→ **Extrait du texte**:
Les Pandora Papers: impliquant des personnes et des sociétés hyper-riches et hyper-puissantes, voici donc un nouveau scandale. Un de plus, qui n’a pas de quoi surprendre celui qui suit, même de loin, les turpitudes de la jungle ultralibérale.
Comment ne pas penser à Balzac, qui disait: « Derrière toute grande fortune, il y a un grand crime »?
Au crime supposé – mais probable, à mon avis – qui est à l’origine de ces richesses inimaginables vient donc s’en ajouter un autre: celui de se livrer à la fraude fiscale. C’est-à-dire, par des chemins tortueux, de violer les lois afin de garder pour soi ce qui devrait revenir à la communauté.
Ce qui n’a rien d’étonnant non plus, c’est de constater que ces bandits sont souvent conseillés et encouragés par des avocats et des agents d’affaires de chez nous. Les mains manucurées de ces notables qui, eux, agissent en toute légalité, dégoulinent de sang.

→ **Extraits des données**:
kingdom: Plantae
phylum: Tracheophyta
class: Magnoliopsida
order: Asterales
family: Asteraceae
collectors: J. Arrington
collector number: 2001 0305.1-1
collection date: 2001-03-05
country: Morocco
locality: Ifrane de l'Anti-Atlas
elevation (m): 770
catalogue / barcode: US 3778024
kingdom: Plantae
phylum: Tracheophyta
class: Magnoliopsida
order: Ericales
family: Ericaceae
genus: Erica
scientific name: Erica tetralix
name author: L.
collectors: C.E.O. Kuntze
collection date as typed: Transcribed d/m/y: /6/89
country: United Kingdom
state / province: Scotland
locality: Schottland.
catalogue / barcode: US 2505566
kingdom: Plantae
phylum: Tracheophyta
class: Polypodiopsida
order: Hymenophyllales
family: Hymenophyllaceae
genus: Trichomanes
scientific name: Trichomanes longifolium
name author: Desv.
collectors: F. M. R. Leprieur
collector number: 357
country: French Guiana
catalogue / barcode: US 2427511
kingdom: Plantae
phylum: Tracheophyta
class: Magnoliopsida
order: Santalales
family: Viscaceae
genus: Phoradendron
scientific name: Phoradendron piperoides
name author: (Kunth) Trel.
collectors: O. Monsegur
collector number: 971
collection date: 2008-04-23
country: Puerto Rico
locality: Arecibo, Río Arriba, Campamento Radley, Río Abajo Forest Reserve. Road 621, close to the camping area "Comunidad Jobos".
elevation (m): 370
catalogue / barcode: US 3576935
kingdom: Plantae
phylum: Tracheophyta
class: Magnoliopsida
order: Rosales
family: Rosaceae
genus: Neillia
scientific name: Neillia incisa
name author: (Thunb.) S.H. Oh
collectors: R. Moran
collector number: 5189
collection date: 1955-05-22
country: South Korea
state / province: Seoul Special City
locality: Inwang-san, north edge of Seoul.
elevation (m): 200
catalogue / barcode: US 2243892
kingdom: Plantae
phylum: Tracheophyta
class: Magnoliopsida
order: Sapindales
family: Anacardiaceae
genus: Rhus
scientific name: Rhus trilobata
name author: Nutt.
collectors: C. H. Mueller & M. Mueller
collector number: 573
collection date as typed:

→ **Travail à faire**:
1) Traduisez en anglais cette phrase du texte sur les Pandora Papers : « Les mains manucurées de ces notables qui, eux, agissent en toute légalité, dégoulinent de sang. »
2) Recopiez tout le passage du texte sur les Pandora Papers, depuis « Comment ne pas » jusqu'à « à la communauté. ».

→ **Corrigé des exercices**:
1) The manicured hands of these notables, who for their part act entirely within the law, are dripping with blood.

2)
Comment ne pas penser à Balzac, qui disait: « Derrière toute grande fortune, il y a un grand crime »?
Au crime supposé – mais probable, à mon avis – qui est à l’origine de ces richesses inimaginables vient donc s’en ajouter un autre: celui de se livrer à la fraude fiscale. C’est-à-dire, par des chemins tortueux, de violer les lois afin de garder pour soi ce qui devrait revenir à la communauté.